Con matices en sus énfasis, el abogado Hermógenes Pérez de Arce, el periodista de Chilevisión Felipe Bianchi y la senadora DC Soledad Alvear dijeron haber recibido testimonios según los cuales hubo gestiones desde el Gobierno para que Jorge Segovia compitiera contra el mandamás de la ANFP.

Si Piñera inicia acciones legales, tendrá que sortear varios obstáculos en el camino. Bianchi puede ampararse en la ley de prensa, que garantiza protección de las fuentes y, por lo mismo, no se ve obligado en ningún caso a divulgar quién o quiénes le entregaron la información. Forzar a la senadora Alvear a revelar el nombre de la persona que le proporcionó los datos exigiría primero iniciar un juicio para desaforarla. Incluso si busca algún alambicado subterfugio, Hermógenes podría esgrimir secreto profesional en su calidad de abogado y no contar quién le dijo lo que supuestamente le dijo.

A nivel parlamentario, la comisión investigadora que se pretende crear está naciendo mal parida. Los legisladores ya no sólo quieren saber si hubo o no intervención electoral sino que indagar también si representa o no un eventual conflicto de intereses que el Presidente mantenga acciones en Blanco y Negro, sociedad controladora de Colo Colo. Ese tema lo debe analizar la Contraloría –de hecho lo está haciendo- y no el Congreso.

Como vemos, se hace bien difícil llegar a una posibilidad real de conseguir la verdad.
Como ya ha ocurrido con otras denuncias que quedan flotando en el aire, en esta habrá que confiar en la palabra de uno u otro.
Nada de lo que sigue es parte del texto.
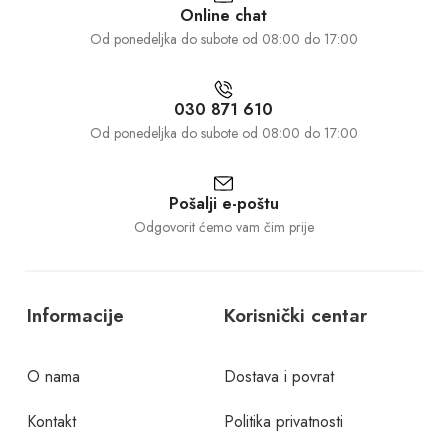
Online chat
Od ponedeljka do subote od 08:00 do 17:00
030 871 610
Od ponedeljka do subote od 08:00 do 17:00
Pošalji e-poštu
Odgovorit ćemo vam čim prije
Informacije
Korisnički centar
O nama
Dostava i povrat
Kontakt
Politika privatnosti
Es aquí donde se debe recordar siempre que en Chile se presume inocencia hasta que no se pruebe lo contrario. Ninguno de los acusadores ha presentado hasta el día de hoy alguna prueba. Sólo palabras.
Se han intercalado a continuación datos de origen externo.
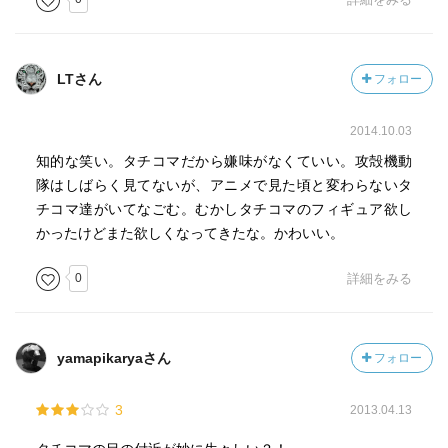
LTさん
フォロー
2014.10.03
知的な笑い。タチコマだから嫌味がなくていい。攻殻機動
隊はしばらく見てないが、アニメで見た頃と変わらないタ
チコマ達がいてなごむ。むかしタチコマのフィギュア欲し
かったけどまた欲しくなってきたな。かわいい。
0
詳細をみる
yamapikaryaさん
フォロー
3
2013.04.13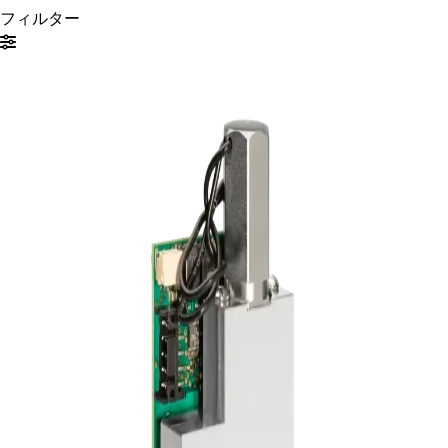
フィルター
Volvemos entonces a la pregunta que da título a esta columna: ¿Por qué se duda del Presidente Piñera? Se duda porque, aún cuando se presume inocente, tiene un historial de llamados telefónicos o donde una intervención suya lo ha dejado en entredicho. En ningún caso eso prueba culpabilidad en el episodio ANFP, pero tampoco lo ayuda.
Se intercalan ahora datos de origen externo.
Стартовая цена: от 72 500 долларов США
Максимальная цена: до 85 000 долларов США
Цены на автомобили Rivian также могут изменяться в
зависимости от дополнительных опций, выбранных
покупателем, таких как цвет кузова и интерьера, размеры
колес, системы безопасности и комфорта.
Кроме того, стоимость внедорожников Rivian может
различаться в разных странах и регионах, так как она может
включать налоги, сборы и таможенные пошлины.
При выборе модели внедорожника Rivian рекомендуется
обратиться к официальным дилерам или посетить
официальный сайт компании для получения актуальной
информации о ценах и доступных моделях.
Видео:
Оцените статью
Chile entero conoció en los años ‘90 del telefonazo que Piñera le dio a un amigo suyo para que este a su vez le dijera a un periodista que apretara a Evelyn Matthei en un programa de TV. En aquella época ambos rivalizaban por una candidatura presidencial dentro de Renovación Nacional. Aunque el acto ilegal lo cometió quien grabó esa llamada y no él, quedó al descubierto su intento por pautear a un periodista y perjudicar a una camarada de partido.

Hace tres años fue multado por la Superintendencia de Valores por no abstenerse de utilizar información privilegiada cuando compró acciones de LAN horas después de conocer los positivos resultados operacionales de la empresa. Esa información no la tenía el resto del mercado y era evidente que haría subir el valor de los papeles. Aunque el entonces candidato argumentó que las transacciones se hacían automáticamente siguiendo un modelo, se sabe que hubo una llamada a la corredora de bolsa que efectuó la compra. El mismo Piñera dijo el año pasado en un debate presidencial que el modelo no habla solo y que obviamente tuvo que haber conversación telefónica.

Otro proceso donde intervino vía teléfono tuvo lugar este año, cuando llamó a los ejecutivos de Suez Energy para pedirles que trasladaran a otra zona sus proyectos de construir una central termoeléctrica en Barrancones. El gesto, claro, salvó a Punta de Choros, pero pasó por encima de toda la institucionalidad medioambiental a pesar de que la empresa tenía todos los permisos aprobados.

Visto así, se puede comprender la duda razonable que algunos tienen sobre su eventual intervención en las elecciones de la ANFP. Es probable que sea inocente. Es probable también que los acusadores no entreguen ni una sola prueba de lo que han dicho. Pero el “Dicom” que tiene Piñera cuando de llamados telefónicos se trata, convierte en un difícil menester garantizar su inocencia. Quitarle el teléfono parece, por ahora, lo más conveniente.